P. Quais setores ainda devem fazer mais cortes?

R. Quem começou a sofrer mais no início da crise foi a indústria, especialmente de transformação, seguido pelo setor da construção civil. O último setor a sentir o impacto da crise foi o que mais gera emprego: o terciário, especialmente o setor de prestação de serviços. Então, mesmo que a indústria talvez seja o primeiro setor a reagir, a capacidade de geração de emprego da indústria é limitada. Cerca de dois terços dos empregos no país é do setor terciário. A recuperação, quando vier, vai atingir os vários segmentos da economia, até porque a própria indústria demanda serviços.

P. Esses dois anos de aumento forte do desemprego já está gerando um impacto para a desigualdade de renda e para a precarização do trabalho?

R. Nos últimos anos, o movimento de distribuição de renda foi de melhora. A Pesquisa Nacional por Amostra de Domicílios (PNAD) de 2015 mostrou ainda que, mesmo com a crise econômica, esse movimento não se inverteu. A vantagem desse levantamento é que ele pega todas as rendas e é a melhor maneira de se avaliar a distribuição de renda. E mesmo quando você olha a PNAD Contínua até o terceiro trimestre do ano passado, que analisa só a renda do trabalhador, você confirma que não houve piora da distribuição de renda do trabalho. O que ela mostra é que, para as pessoas que continuam ocupadas, a renda não piorou. O que é um dado positivo. A minha primeira expectativa era de que o movimento tivesse invertido diante da crise. Ele perdeu força, mas não inverteu.

P. Por que não inverteu?

R. Acho que não houve uma mudança porque temos muitos mecanismos de transferência de renda na economia brasileira que estão protegidos pelo salário mínimo. E sabemos que o salário continuou protegido contra a inflação nesse período todo. Todas as pessoas, por exemplo, que recebem aposentadoria e pensões estão protegidas de não ganhar menos que um salário mínimo. Isso também vale para quem permaneceu no mercado de trabalho. Essas pessoas têm garantido um salário mínimo, mesmo que haja pessoas que ganhavam mais e não conseguiram manter o seu salário - ou porque perderam emprego ou porque não negociaram reajuste de salário bom na sua empresa. Ou seja, as pessoas de baixa renda conseguiram pelo menos o salário mínimo e quem ganha mais e não conseguiu o reajuste acabou contribuindo para a distribuição da renda não ter piorado.
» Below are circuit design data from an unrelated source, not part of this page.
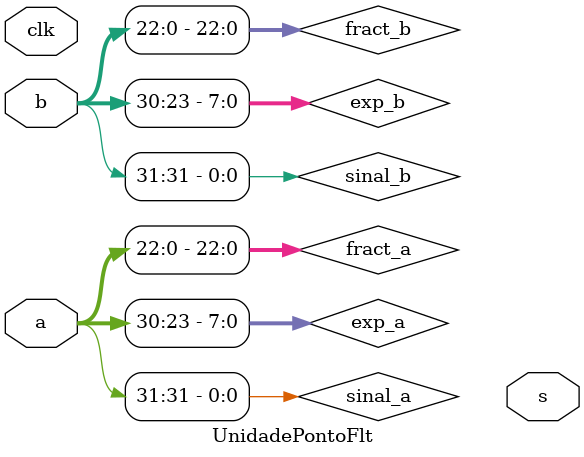
<source format=v>
module UnidadePontoFlt(
    input clk,
    input [31:0] a,
    input [31:0] b,
    output [31:0] s
);

//Separando os sinais de entrada
wire sinal_a, sinal_b;
assign sinal_a = a[31],
       sinal_b = b[31];

wire [7:0] exp_a, exp_b;
assign exp_a = a[30:23],
       exp_b = b[30:23];

wire [22:0] fract_a, fract_b;
assign fract_a = a[22:0],
       fract_b = b[22:0];


//ULA Exponente
reg [7:0] reg_exp;
wire[7:0] resultado;
wire somando;
assign resultado = somando ? exp_a + exp_b : exp_a - exp_b;

always @ (posedge clk) reg_exp <= resultado;


//Multiplexador fract
wire escolhe_entrada1, escolhe_entrada2;
wire [7:0] shift_right;

wire [22:0] entrada1, entrada2;
assign entrada1 = (escolhe_entrada1 ? fract_a : fract_b) << shift_right;
assign entrada2 = escolhe_entrada2 ? fract_a : fract_b;






endmodule
</source>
P. Além da retomada da economia, você acha que há alternativa para aquecer novamente o mercado de trabalho?

R. O governo tentou aquele Programa de Proteção ao Emprego, mas o volume de empresas que quiseram aderir foi pequeno, voltado principalmente para o setor da indústria. O Governo está apostando, agora, nessa retirada do Fundo de Garantia por Tempo de Serviço (FGTS) para quem tem conta inativa desde 2015, já que isso poderia reativar a economia e portanto, reaquecer o mercado de trabalho. Acho, entretanto, que essa retomada vai vir muito devagar, porque estamos num quadro recessivo com uma capacidade ociosa enorme. Antes de novos investimentos, essa capacidade ociosa deve ser utilizada. Por essas e outras que a retomada deve vir muito lentamente e a do mercado de trabalho também. O desemprego ainda vai aumentar antes de reagir e cair. Para voltar ao patamar da economia e do mercado anterior a 2014, levaremos alguns bons anos.